然而,如果输入或输出需要发送给客户端,则 anonymizer 方法将优先于 hide_inputshide_outputs 中定义的函数。默认情况下,create_anonymizer 最多仅检查 10 层嵌套深度,该深度可通过 max_depth 参数进行配置。

from langsmith.anonymizer import create_anonymizer
from langsmith import Client, traceable
import re

# create anonymizer from list of regex patterns and replacement values
anonymizer = create_anonymizer([
{ "pattern": r"[a-zA-Z0-9._%+-]+@[a-zA-Z0-9.-]+.[a-zA-Z]{2,}", "replace": "<email-address>" },
{ "pattern": r"[0-9a-fA-F]{8}-[0-9a-fA-F]{4}-[0-9a-fA-F]{4}-[0-9a-fA-F]{4}-[0-9a-fA-F]{12}", "replace": "<UUID>" }
])

# or create anonymizer from a function
email_pattern = re.compile(r"[a-zA-Z0-9._%+-]+@[a-zA-Z0-9.-]+.[a-zA-Z]{2,}")
uuid_pattern = re.compile(r"[0-9a-fA-F]{8}-[0-9a-fA-F]{4}-[0-9a-fA-F]{4}-[0-9a-fA-F]{4}-[0-9a-fA-F]{12}")

anonymizer = create_anonymizer(
lambda text: email_pattern.sub("<email-address>", uuid_pattern.sub("<UUID>", text))
)

client = Client(anonymizer=anonymizer)

@traceable(client=client)
def main(inputs: dict) -> dict:
...

请注意,使用匿名化工具可能会因复杂的正则表达式或较大的数据负载而导致性能下降,因为该工具会在处理前将数据负载序列化为 JSON 格式。

笔记

提升 anonymizer API 的性能已在我们的开发路线图中!如果您遇到性能问题,请通过 support@langchain.dev 联系我们。

旧版本的 LangSmith SDK 可以使用 hide_inputshide_outputs 参数来实现相同的效果。
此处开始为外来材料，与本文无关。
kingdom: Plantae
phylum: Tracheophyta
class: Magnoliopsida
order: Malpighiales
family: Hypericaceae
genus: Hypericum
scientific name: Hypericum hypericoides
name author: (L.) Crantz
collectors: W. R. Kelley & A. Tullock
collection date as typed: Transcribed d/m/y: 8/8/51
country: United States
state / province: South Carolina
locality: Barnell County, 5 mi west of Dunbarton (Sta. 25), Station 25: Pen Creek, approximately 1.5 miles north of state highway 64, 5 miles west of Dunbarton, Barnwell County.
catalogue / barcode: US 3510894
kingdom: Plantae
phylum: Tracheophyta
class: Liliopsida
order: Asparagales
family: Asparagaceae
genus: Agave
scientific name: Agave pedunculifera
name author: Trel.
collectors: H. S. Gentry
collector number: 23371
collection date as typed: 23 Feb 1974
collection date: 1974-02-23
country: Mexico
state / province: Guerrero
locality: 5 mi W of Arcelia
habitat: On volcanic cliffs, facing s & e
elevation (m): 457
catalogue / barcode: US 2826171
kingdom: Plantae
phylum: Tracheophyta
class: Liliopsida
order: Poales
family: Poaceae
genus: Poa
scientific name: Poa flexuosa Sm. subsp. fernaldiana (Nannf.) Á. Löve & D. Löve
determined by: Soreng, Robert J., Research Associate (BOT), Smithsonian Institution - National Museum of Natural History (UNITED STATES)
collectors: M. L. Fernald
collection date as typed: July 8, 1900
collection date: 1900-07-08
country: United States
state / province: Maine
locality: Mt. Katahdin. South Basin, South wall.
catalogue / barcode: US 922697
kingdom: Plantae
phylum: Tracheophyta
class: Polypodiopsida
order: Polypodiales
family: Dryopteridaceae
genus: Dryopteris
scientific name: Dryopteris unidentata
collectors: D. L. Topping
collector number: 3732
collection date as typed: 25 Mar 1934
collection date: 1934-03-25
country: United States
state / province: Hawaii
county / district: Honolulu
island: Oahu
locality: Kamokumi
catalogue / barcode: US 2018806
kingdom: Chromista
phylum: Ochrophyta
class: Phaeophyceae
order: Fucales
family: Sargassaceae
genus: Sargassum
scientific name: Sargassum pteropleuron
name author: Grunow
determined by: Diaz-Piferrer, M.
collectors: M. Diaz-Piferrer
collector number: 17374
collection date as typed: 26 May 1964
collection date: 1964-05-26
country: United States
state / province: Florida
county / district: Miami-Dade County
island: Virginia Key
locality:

您还可以利用这些参数更高效地处理输入和输出。

import re
from langsmith import Client, traceable

# Define the regex patterns for email addresses and UUIDs
EMAIL_REGEX = r"[a-zA-Z0-9._%+-]+@[a-zA-Z0-9.-]+.[a-zA-Z]{2,}"
UUID_REGEX = r"[0-9a-fA-F]{8}-[0-9a-fA-F]{4}-[0-9a-fA-F]{4}-[0-9a-fA-F]{4}-[0-9a-fA-F]{12}"

def replace_sensitive_data(data, depth=10):
if depth == 0:
return data

if isinstance(data, dict):
return {k: replace_sensitive_data(v, depth-1) for k, v in data.items()}
elif isinstance(data, list):
return [replace_sensitive_data(item, depth-1) for item in data]
elif isinstance(data, str):
data = re.sub(EMAIL_REGEX, "<email-address>", data)
data = re.sub(UUID_REGEX, "<UUID>", data)
return data
else:
return data

client = Client(
hide_inputs=lambda inputs: replace_sensitive_data(inputs),
hide_outputs=lambda outputs: replace_sensitive_data(outputs)
)

inputs = {"role": "user", "content": "Hello! My email is user@example.com and my ID is 123e4567-e89b-12d3-a456-426614174000."}
outputs = {"role": "assistant", "content": "Hi! I've noted your email as user@example.com and your ID as 123e4567-e89b-12d3-a456-426614174000."}

@traceable(client=client)
def child(inputs: dict) -> dict:
return outputs

@traceable(client=client)
def parent(inputs: dict) -> dict:
child_outputs = child(inputs)
return child_outputs

parent(inputs)

处理单个函数的输入与输出

信息

process_outputs 参数在 LangSmith SDK 0.1.98 及更高版本(Python)中可用。

除了客户端级别的输入和输出处理外,LangSmith 还通过 @traceable 装饰器的 process_inputsprocess_outputs 参数提供函数级别的处理。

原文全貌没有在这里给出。